• **ASSIGNMENT**: In the text on kamma below, why is willing called primary and thinking secondary? Answer in one to three sentences.

• **DOCUMENT SECTION**:
□ □ □ □ □

Kamma is the result of volition (cetana). Intentional thought sows the action (kamma) through body, speech or mind; sow an action and reap a habit; sow a habit and reap a character; sow a character and reap a destiny. Thus we are born with an inbuilt character, our kammic package, created by ourselves through our actions. This character is constantly modified in the light of new experience via the intellect (mano). If we do not see through the deception of appearances (the veil of maya, of time and space), we become attached to 'our world', we thirst after it (tanha) in our ignorance (avijja), and so it is ignorant craving or blind will that brings us into, and ties us to, the cycle of birth and death (samsara). That is why willing is primary and thinking is secondary.
Having been born we have to assemble 'our world' again via the cognitive apparatus which our human form endows us with, (i.e. via thinking). What we fail to understand, however, is that this 'strange' equation, TIME & SPACE = CAUSALITY =MATTER, is built into the workings of our cognitive apparatus. It is a priori, prior to experience - "being pre-formed in the intellect itself, space as the form of intuitive perception, time as the form of change, and the law of causality as the regulator of the appearance of changes. Now it is precisely the existence of these forms, ready-made and prior to all experience, which constitutes the intellect. Physiologically it is the function of the brain which learns this just as little from experience as does the stomach to digest or the liver to secrete bile." 2
Thus the basis of both matter and kamma is action and this in turn is the basis of the Buddha's teaching of impermanence (anicca). The Pali word for the pangs of childbirth is kammavaja-vata (lit. wind produced by kamma). Kamma is said to be our origin, kammayoni. The old argument, in modern psychology, of nature versus nuture, genes versus environment, requires a third factor which is 'the being to be born' as stated by the Buddha - in other words the kammic package or character produced by past intentional actions as a result of willing.
The Dhamma is not reducible to scientific materialism; its purpose is to show us the way out of the delusiveness of the veil of maya which is nothing more than space and time generated by a 'separative' perceiving consciousness. The relationship between the above law of motivation, which forms the basis of kamma, and the law of physical causality is the key to the correct understanding of the human situation as taught by the Buddha.
Further light is thrown on this perplexing dilemma by the other neglected classification, the four nutriments (ahara). The Buddha states that they " are the sustenances for the maintenance of beings that have come to birth, or for the forwarding of those that seek to become" (S. ii. 11) and that they are based on, caused and produced by craving (tanha). The first, material food (kabalinkarahara) provides the basis for the physical body (kaya). The sperm and the ovum are formed from the material food consumed by the parents and become the new body which begins to grow from the moment of conception, nourished by further material food. This contradicts the traditional interpretation which regards namarupa as body-and-mind or physicality-and-mentality arising at conception. Such misinterpretation also contradicts the Suttas definition of namarupa by assuming it to be the five aggregates (khandha) which constitute the person. Some endeavour to overcome this contradiction by attributing a different meaning to namarupa in this context. Again this becomes an unnecessary distortion and complication of the Dhamma while at the same time concealing its more profound aspects.

□ □ □ □ □

• **RECORDED INFORMATION**:
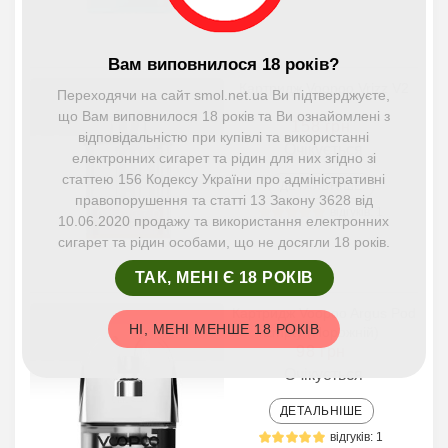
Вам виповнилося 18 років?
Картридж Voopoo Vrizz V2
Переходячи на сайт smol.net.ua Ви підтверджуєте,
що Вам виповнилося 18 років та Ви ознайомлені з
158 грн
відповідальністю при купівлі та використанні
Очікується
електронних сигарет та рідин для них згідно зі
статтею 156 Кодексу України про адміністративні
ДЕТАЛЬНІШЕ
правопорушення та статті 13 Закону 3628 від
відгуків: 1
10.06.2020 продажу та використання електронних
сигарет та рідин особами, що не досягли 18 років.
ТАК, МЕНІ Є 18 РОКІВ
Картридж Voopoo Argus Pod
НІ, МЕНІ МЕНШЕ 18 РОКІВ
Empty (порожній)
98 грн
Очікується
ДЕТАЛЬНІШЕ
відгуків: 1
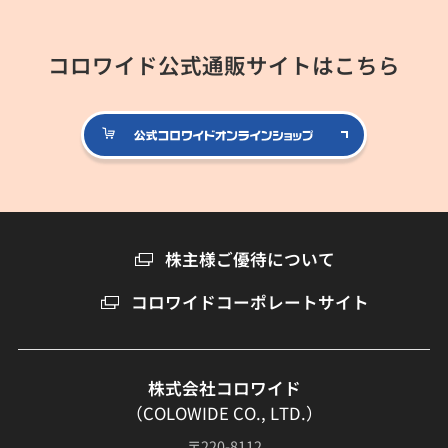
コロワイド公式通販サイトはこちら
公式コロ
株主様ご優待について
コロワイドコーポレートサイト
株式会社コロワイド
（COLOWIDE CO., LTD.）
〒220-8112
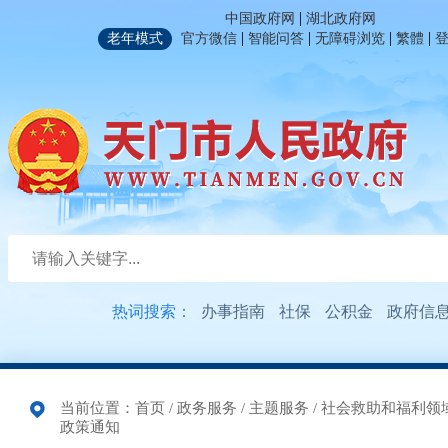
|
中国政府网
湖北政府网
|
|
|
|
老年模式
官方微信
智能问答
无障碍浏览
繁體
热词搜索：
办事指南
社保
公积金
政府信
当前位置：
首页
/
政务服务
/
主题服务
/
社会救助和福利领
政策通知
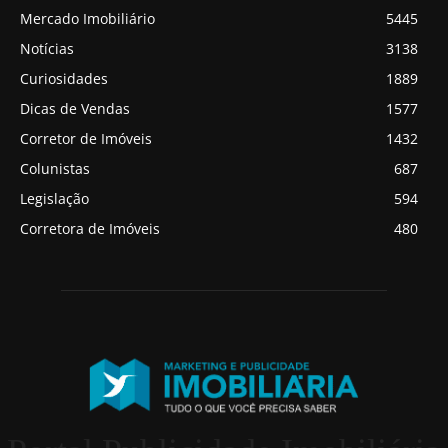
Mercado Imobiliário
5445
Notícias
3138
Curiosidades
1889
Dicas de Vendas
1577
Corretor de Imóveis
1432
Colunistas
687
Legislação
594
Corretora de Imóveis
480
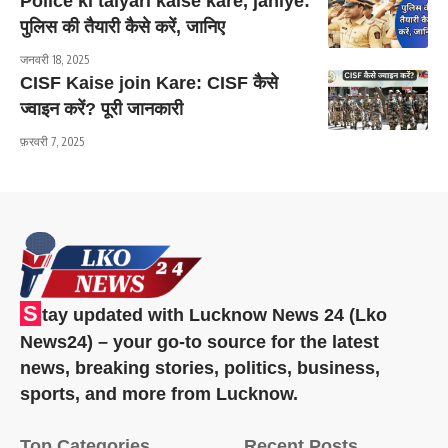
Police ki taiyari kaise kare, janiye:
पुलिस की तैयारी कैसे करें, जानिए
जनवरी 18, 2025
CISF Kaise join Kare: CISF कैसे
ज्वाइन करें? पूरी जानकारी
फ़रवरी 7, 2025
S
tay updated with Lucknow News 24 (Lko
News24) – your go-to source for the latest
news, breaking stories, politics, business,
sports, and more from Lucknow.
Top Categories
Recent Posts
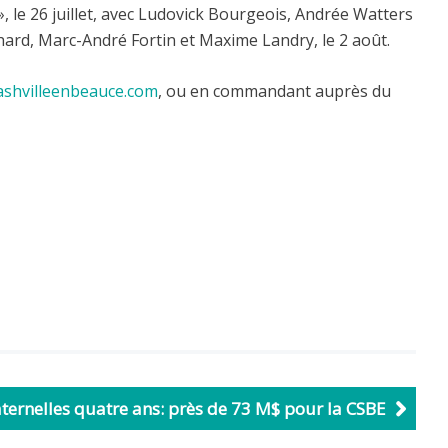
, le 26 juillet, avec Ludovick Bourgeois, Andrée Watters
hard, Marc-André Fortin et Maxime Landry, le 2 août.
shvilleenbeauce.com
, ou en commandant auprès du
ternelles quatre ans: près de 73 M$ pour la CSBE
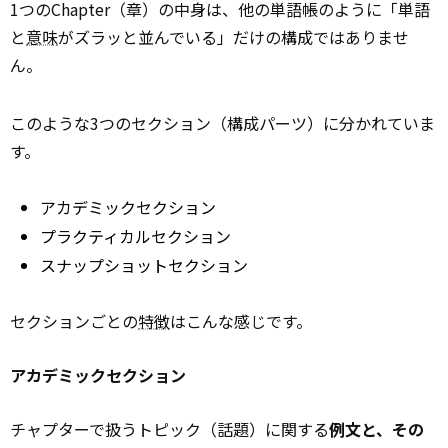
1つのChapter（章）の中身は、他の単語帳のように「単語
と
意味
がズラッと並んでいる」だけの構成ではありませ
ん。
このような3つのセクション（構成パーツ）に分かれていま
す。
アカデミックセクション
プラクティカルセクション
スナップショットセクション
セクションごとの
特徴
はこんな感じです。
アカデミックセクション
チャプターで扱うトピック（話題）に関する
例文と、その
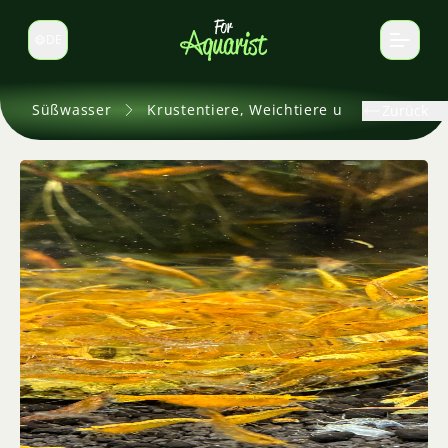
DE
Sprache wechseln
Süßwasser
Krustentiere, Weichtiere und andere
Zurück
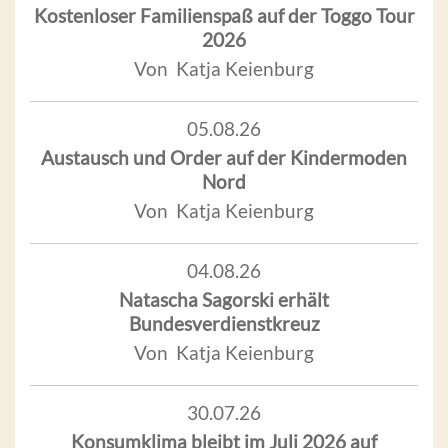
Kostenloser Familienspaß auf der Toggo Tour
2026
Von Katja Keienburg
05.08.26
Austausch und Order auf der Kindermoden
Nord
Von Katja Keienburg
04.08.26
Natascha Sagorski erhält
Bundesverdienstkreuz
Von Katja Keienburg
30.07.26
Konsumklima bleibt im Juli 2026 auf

□ □ □ □ □

• **TASK RESPONSE**: Willing comes first because ignorant craving, or blind will, is what brings us into the cycle of birth and death and ties us to it. Thinking comes second because only after being born do we put "our world" together again through the thinking apparatus our human form gives us.